Aime-moi, pardonne-moi, fais de moi ce que tu voudras.
Je t’aime.
Ici ma vie.
Là mes baisers.
Partout
Juliette
Adresse :
À toi mon bien-aimé
Juliette Drouet, Lettres à Victor Hugo.
Vous êtes la première femme
Vous êtes la première femme que j’aime et je suis peut-être le premier homme qui vous aime à ce point. Si ce n’est pas là une sorte d’hymen que le ciel bénisse, le mot amour n’est qu’un vain mot !
Lettre de John Keats à Fanny Brawne, mercredi 13 octobre 1819.
Depuis hier soir, je songe à vous
Depuis hier soir, je songe à vous, éperdument. Un désir insensé de vous revoir, de vous revoir tout de suite, là, devant moi, est entré soudain dans mon coeur. Et je voudrais passer la mer, franchir les montagnes, traverser les villes, rien que pour poser ma main sur votre épaule, pour respirer le parfum de vos cheveux.
Ne le sentez-vous pas, autour de vous, rôder, ce désir, ce désir venu de moi qui vous cherche, ce désir qui vous implore dans le silence de la nuit ?
Lettre de Maupassant à Hermine Lecomte de Noüy, le 19 décembre 1887.

- DOCUMENTS FOURNIS:
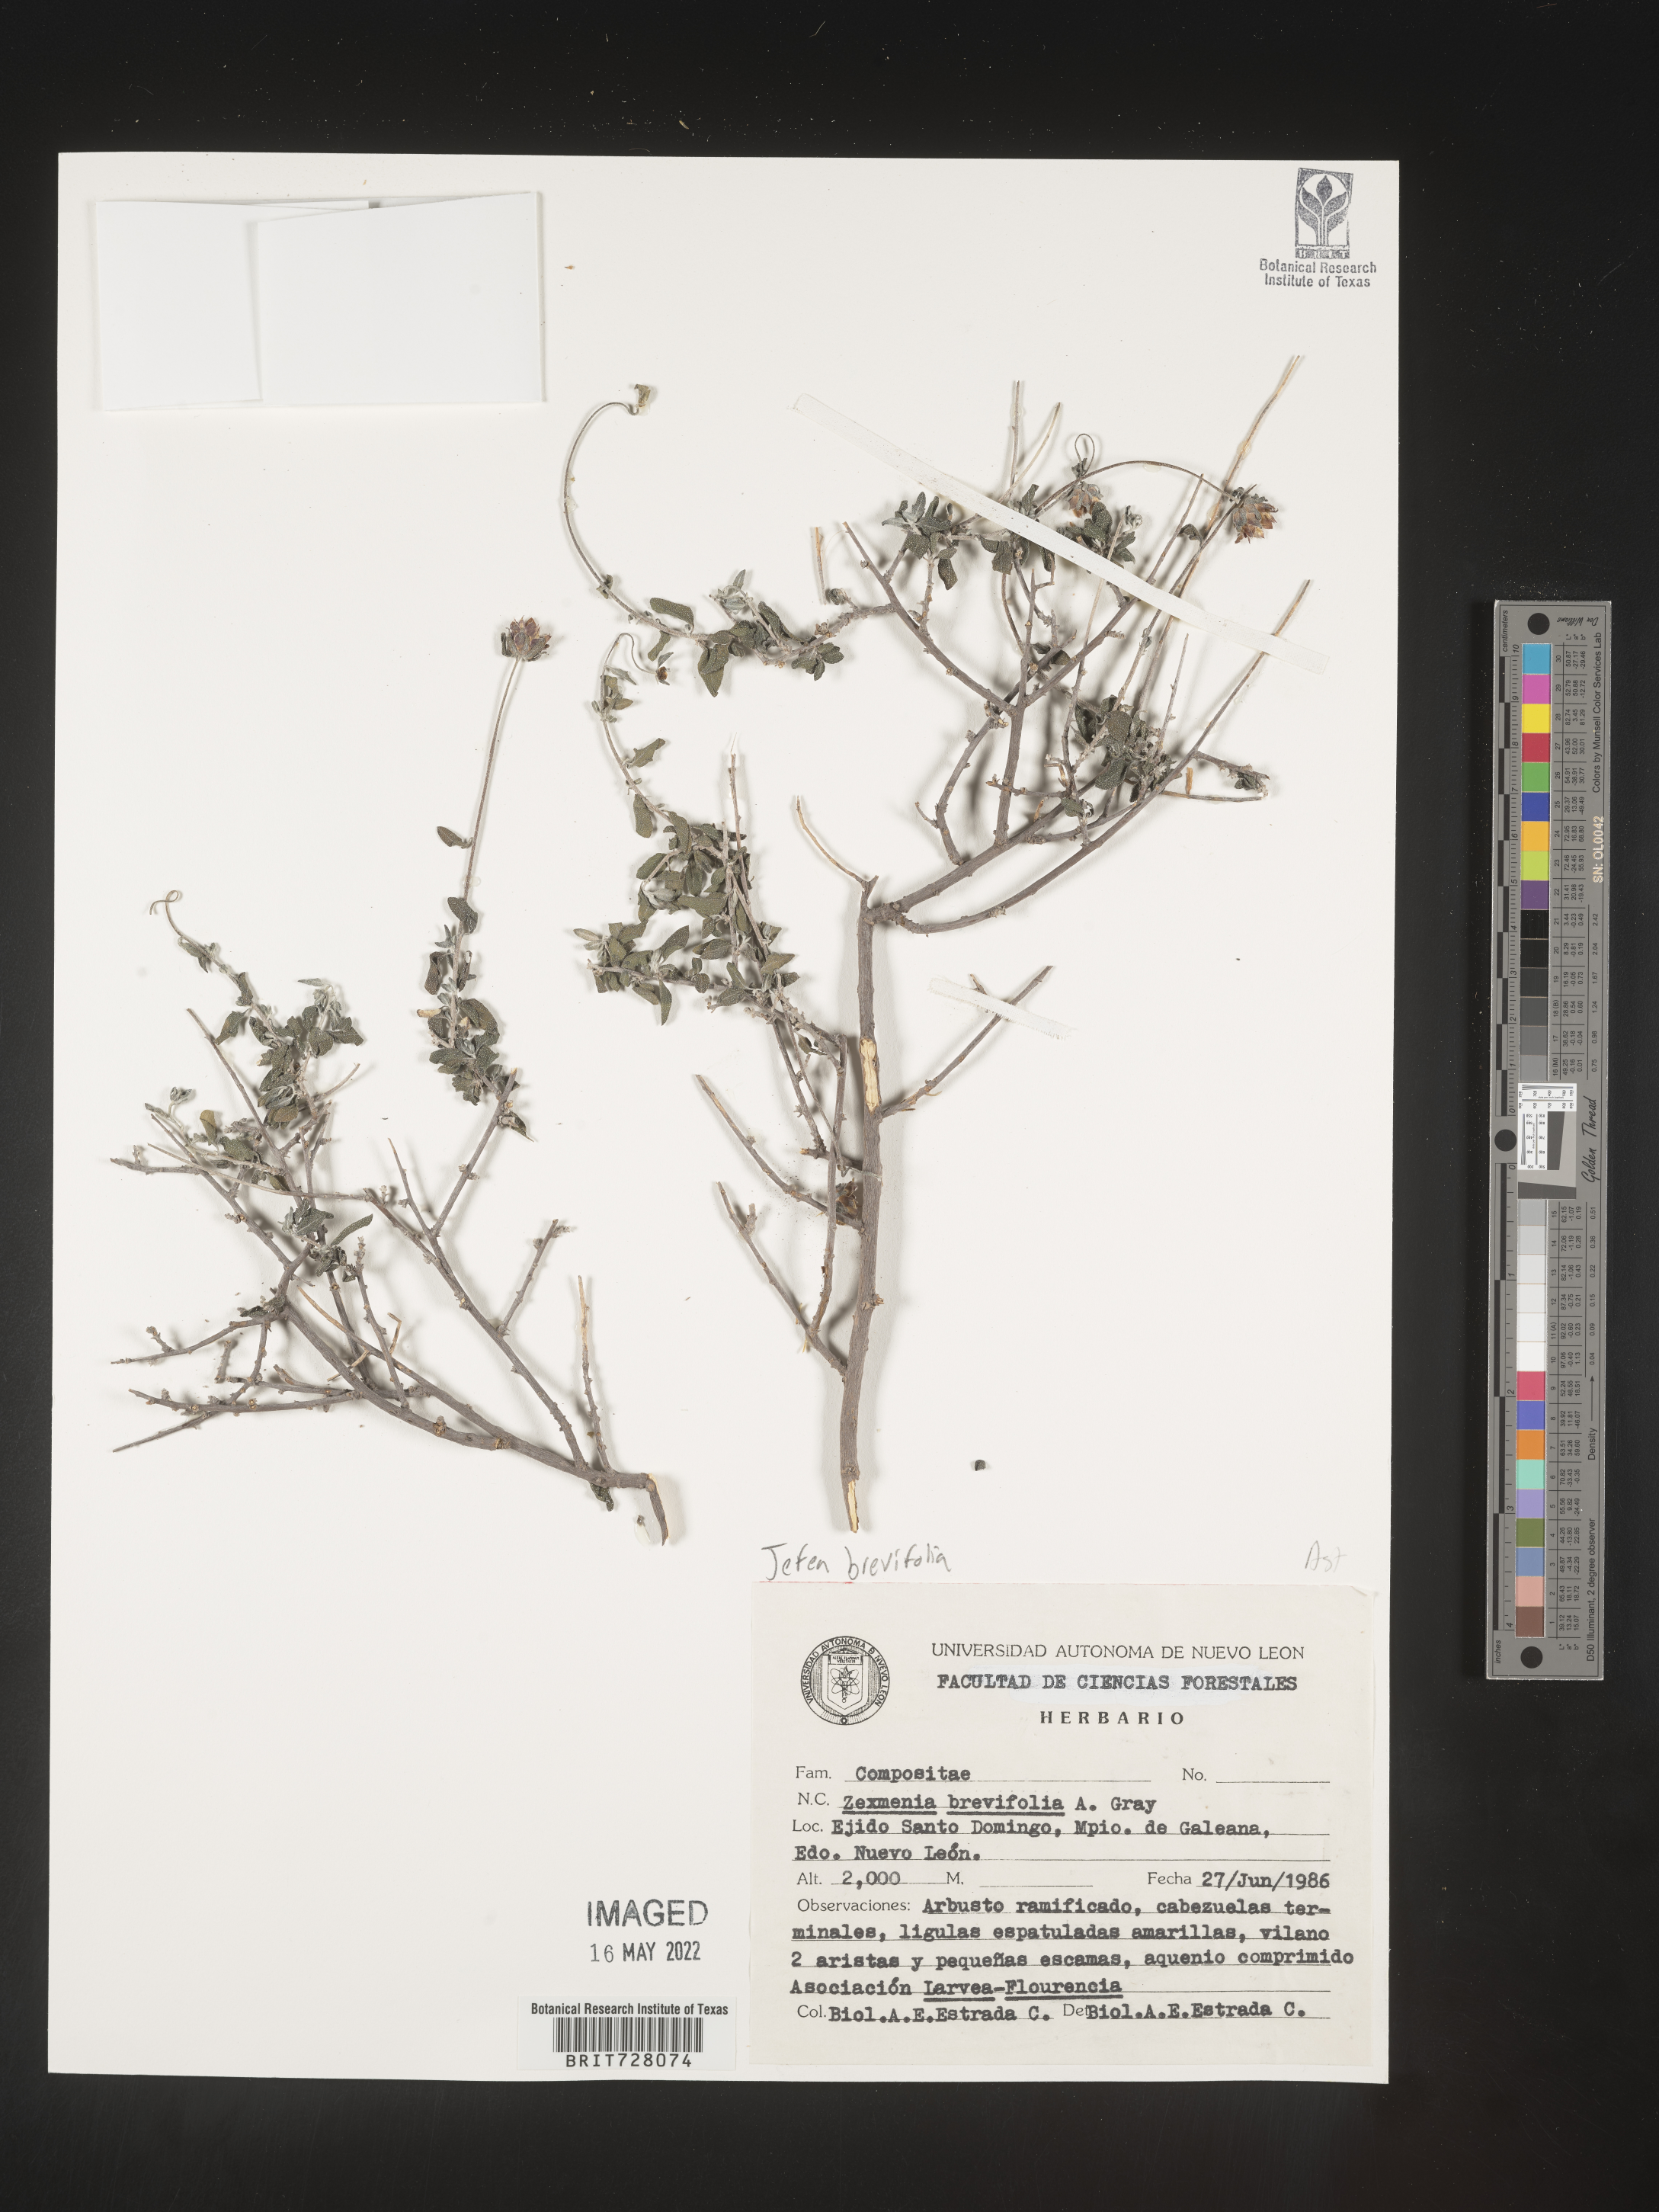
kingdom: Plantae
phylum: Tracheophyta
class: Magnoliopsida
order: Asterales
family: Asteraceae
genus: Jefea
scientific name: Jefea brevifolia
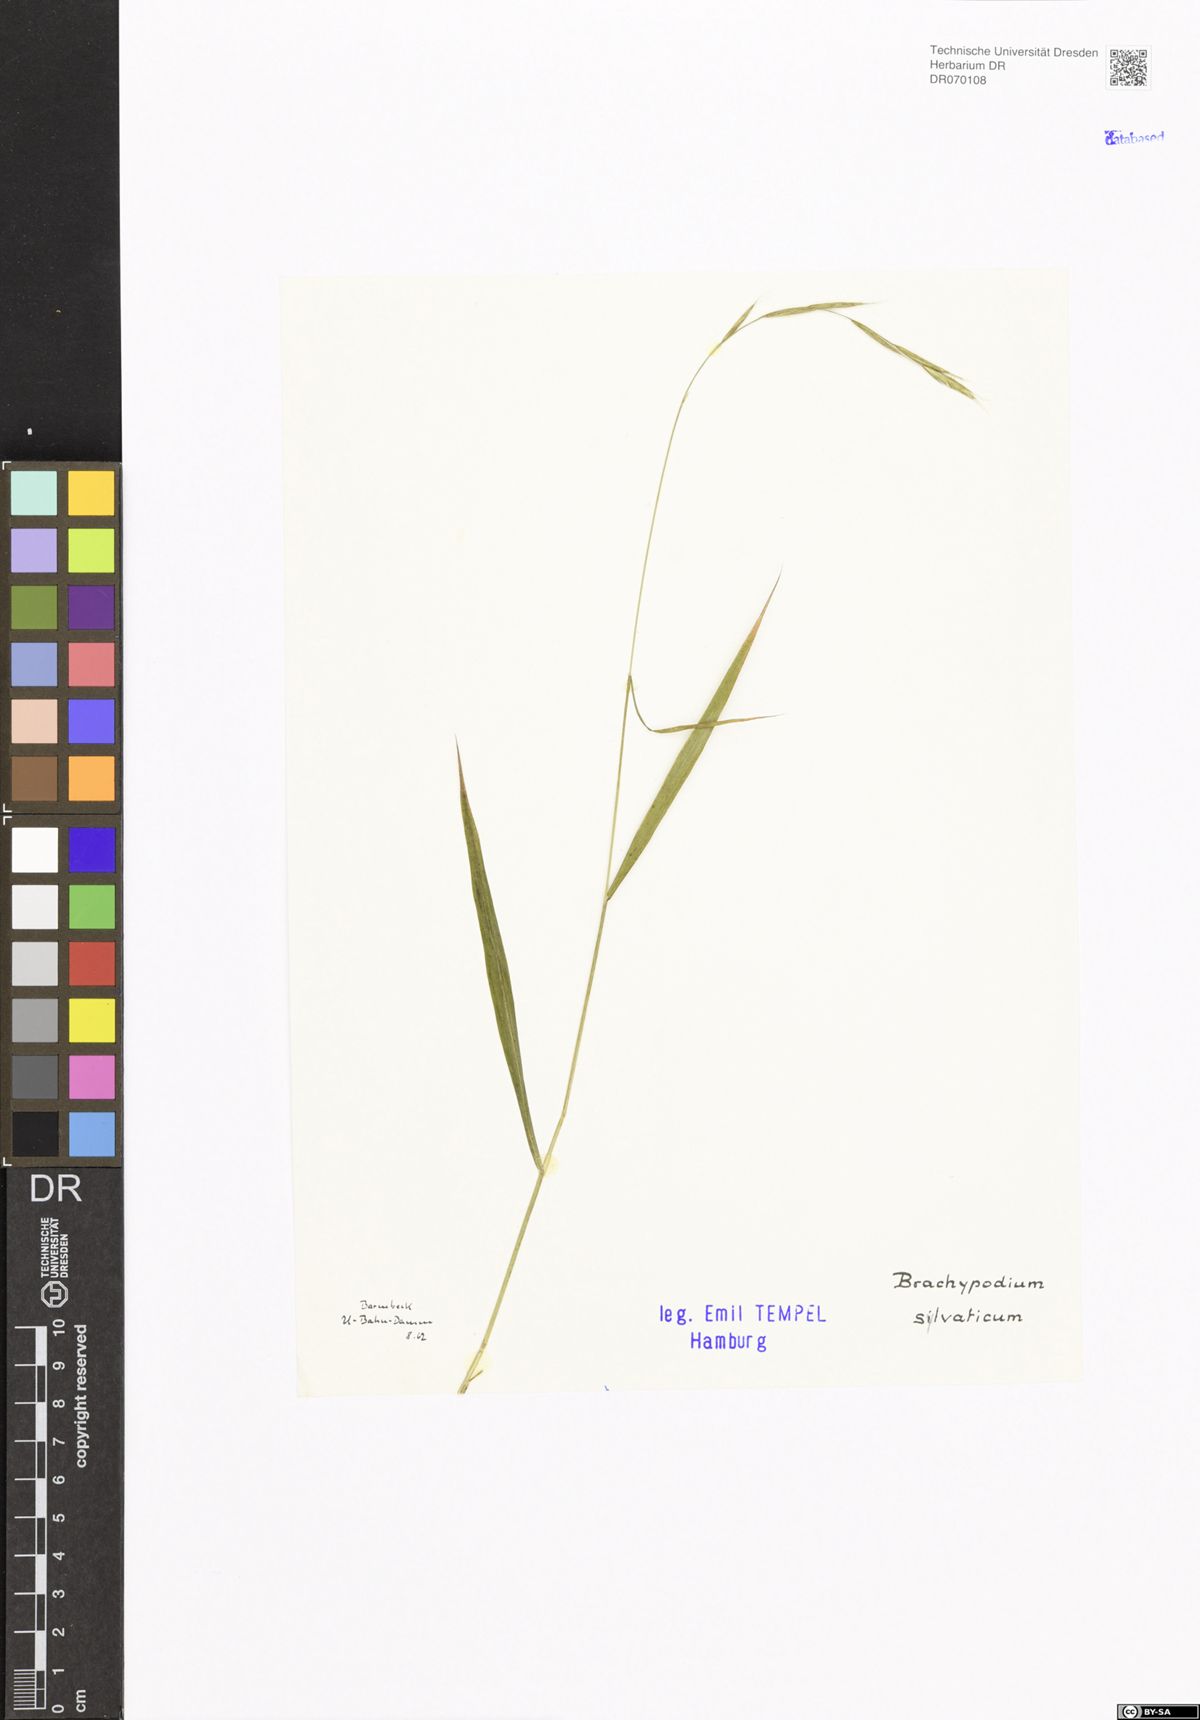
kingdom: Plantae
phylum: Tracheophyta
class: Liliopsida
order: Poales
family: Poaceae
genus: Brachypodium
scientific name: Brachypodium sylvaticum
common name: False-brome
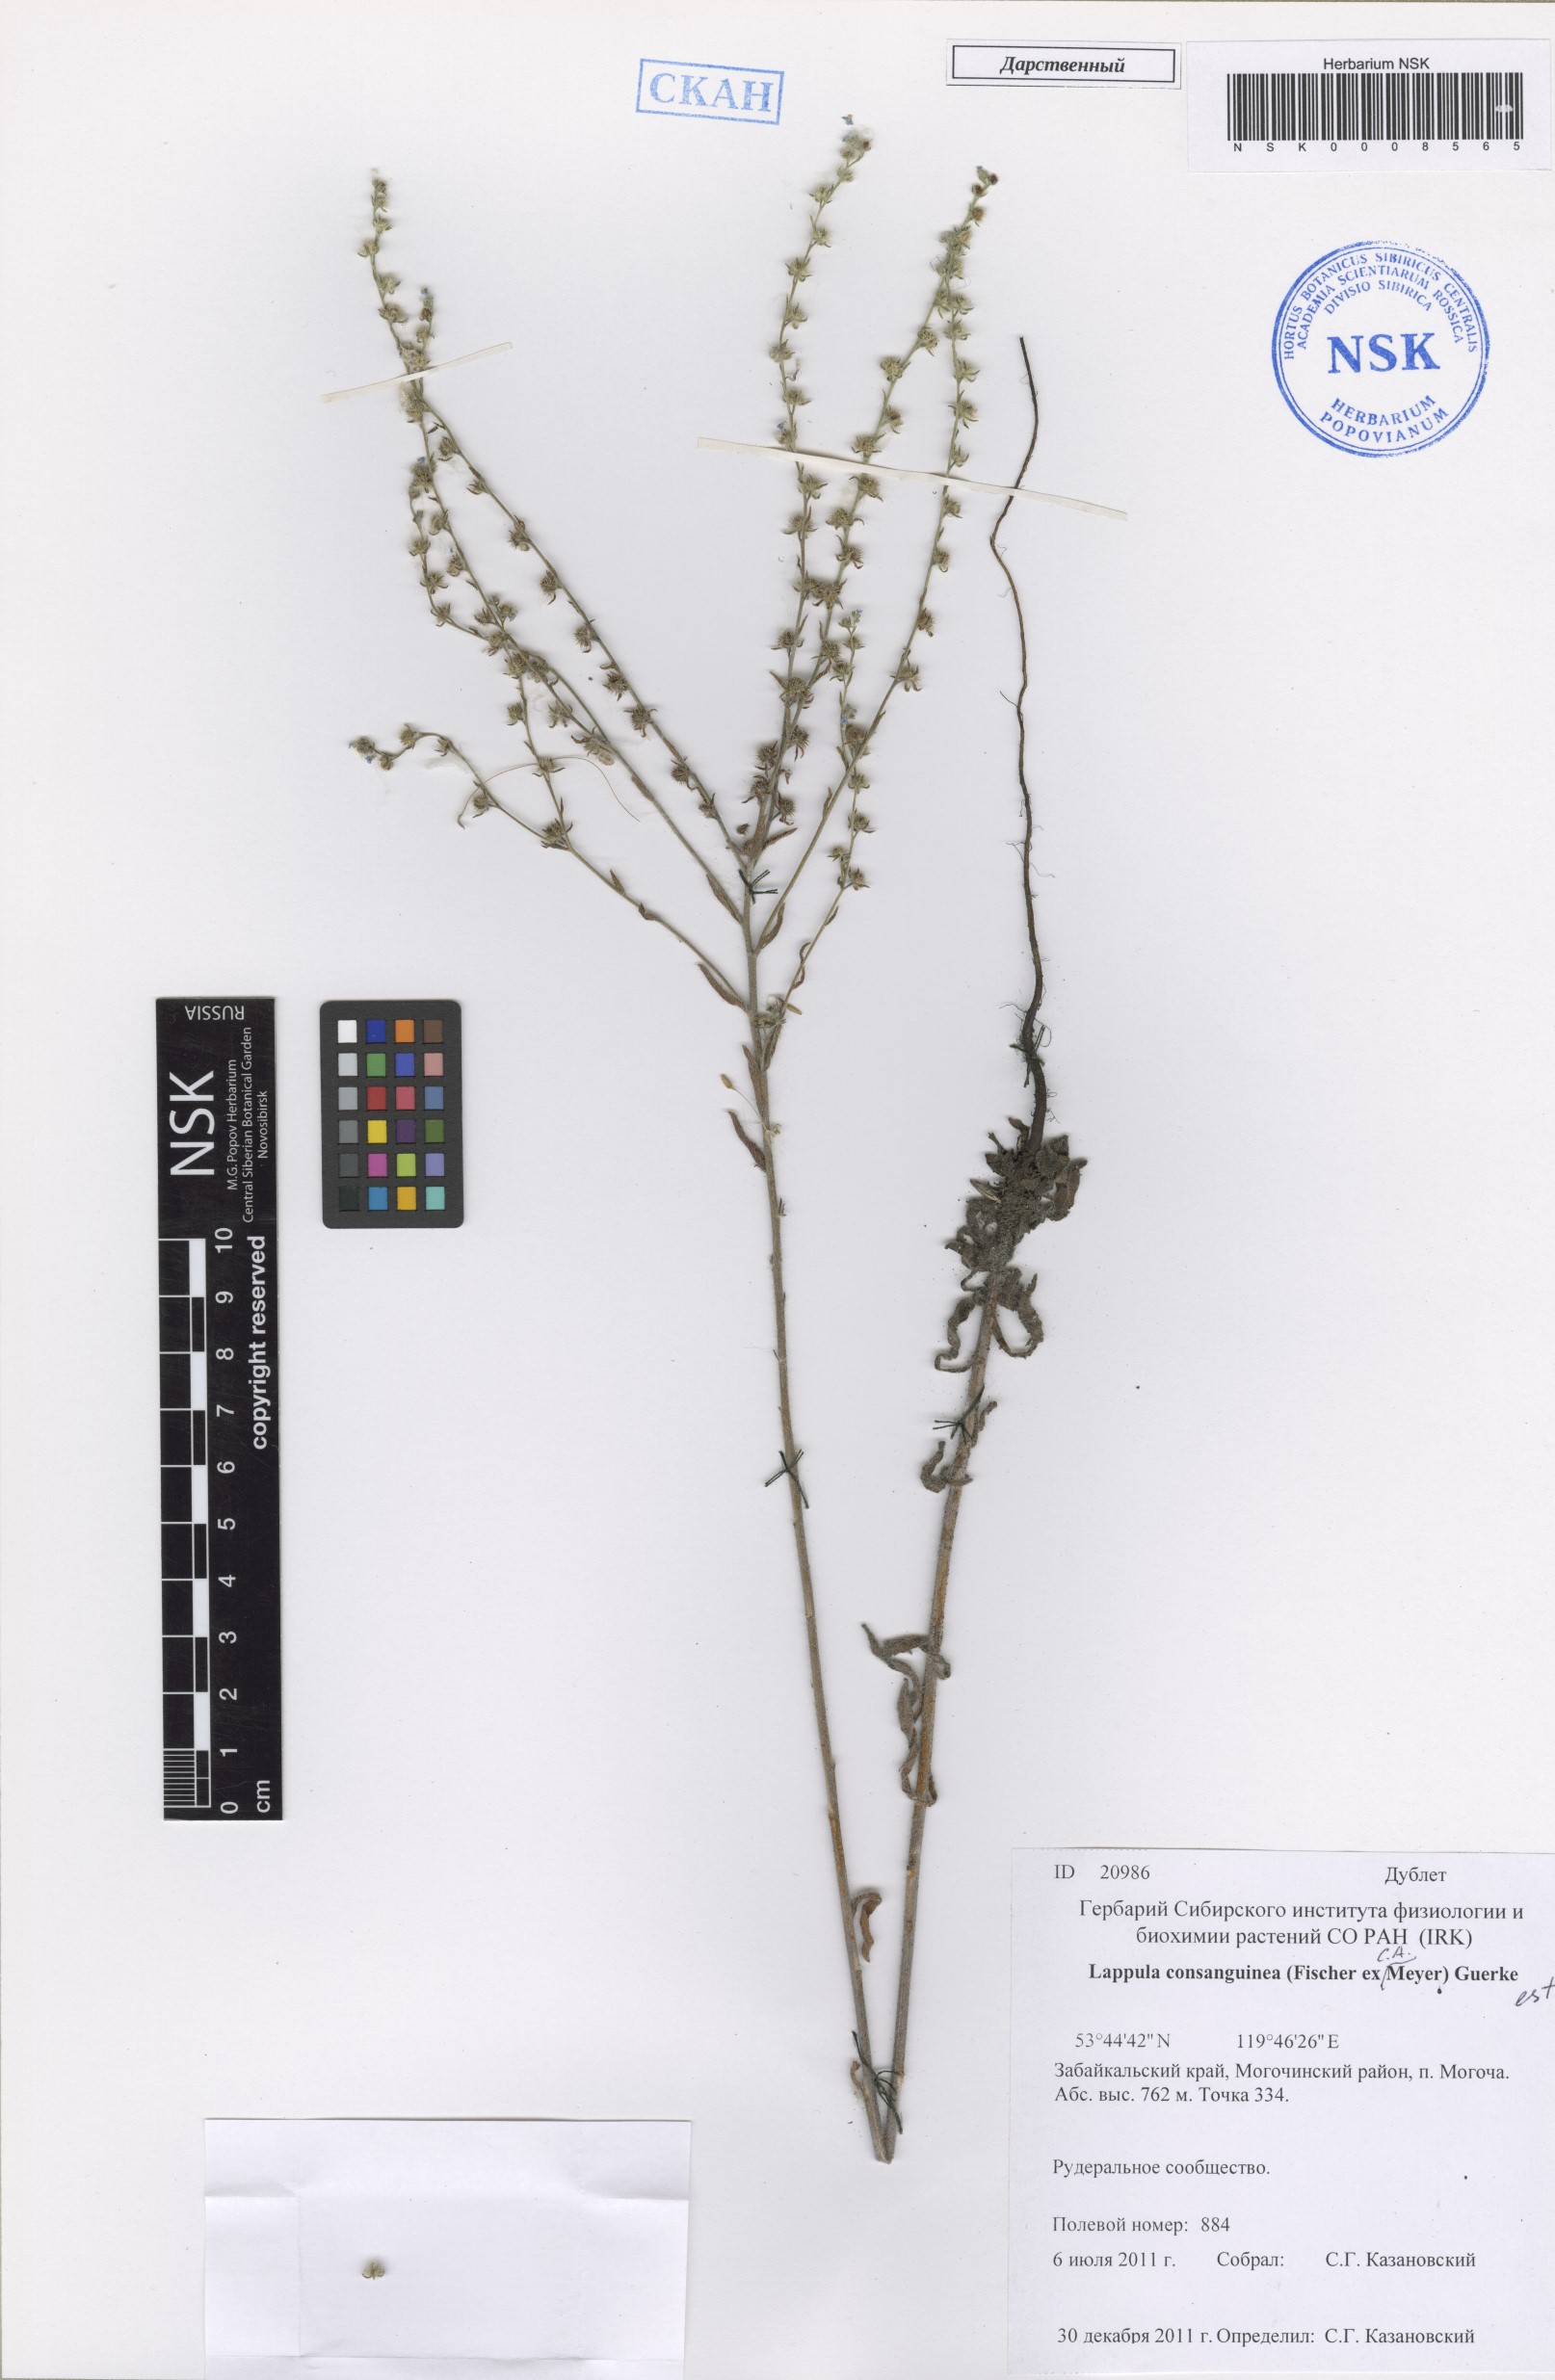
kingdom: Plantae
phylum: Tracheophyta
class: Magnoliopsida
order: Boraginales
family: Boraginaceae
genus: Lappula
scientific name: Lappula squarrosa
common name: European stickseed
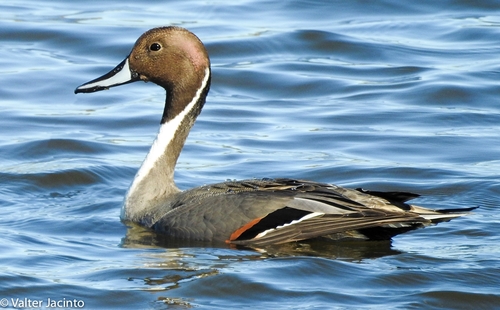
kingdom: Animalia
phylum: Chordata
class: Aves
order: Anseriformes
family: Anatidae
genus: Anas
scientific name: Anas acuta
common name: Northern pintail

- CONSIGNES:
1. Indiquez si chacune des affirmations suivantes s’accorde avec le texte proposé, par oui ou non, en citant les mots décisifs. (a) La lettre de Maupassant date du 19 décembre 1887. (b) La lettre de John Keats à Fanny Brawne a été écrite un mardi. (c) L’extrait signé Juliette contient la phrase « Je t’aime. »
2. Dans le texte proposé, relevez tous les destinataires des lettres, tels que les nomment les lignes qui indiquent la source de chaque extrait.
3. Recopiez, s’il vous plaît, le passage du texte proposé en commençant à « Là mes baisers. » et en terminant à « qu’un vain mot ! ».

- CORRIGÉ:
1.
(a) Oui : « Lettre de Maupassant à Hermine Lecomte de Noüy, le 19 décembre 1887. »
(b) Non : « Lettre de John Keats à Fanny Brawne, mercredi 13 octobre 1819. »
(c) Oui : « Je t’aime. »

2.
Victor Hugo
Fanny Brawne
Hermine Lecomte de Noüy

3.
Là mes baisers.
Partout
Juliette
Adresse :
À toi mon bien-aimé
Juliette Drouet, Lettres à Victor Hugo.
Vous êtes la première femme
Vous êtes la première femme que j’aime et je suis peut-être le premier homme qui vous aime à ce point. Si ce n’est pas là une sorte d’hymen que le ciel bénisse, le mot amour n’est qu’un vain mot !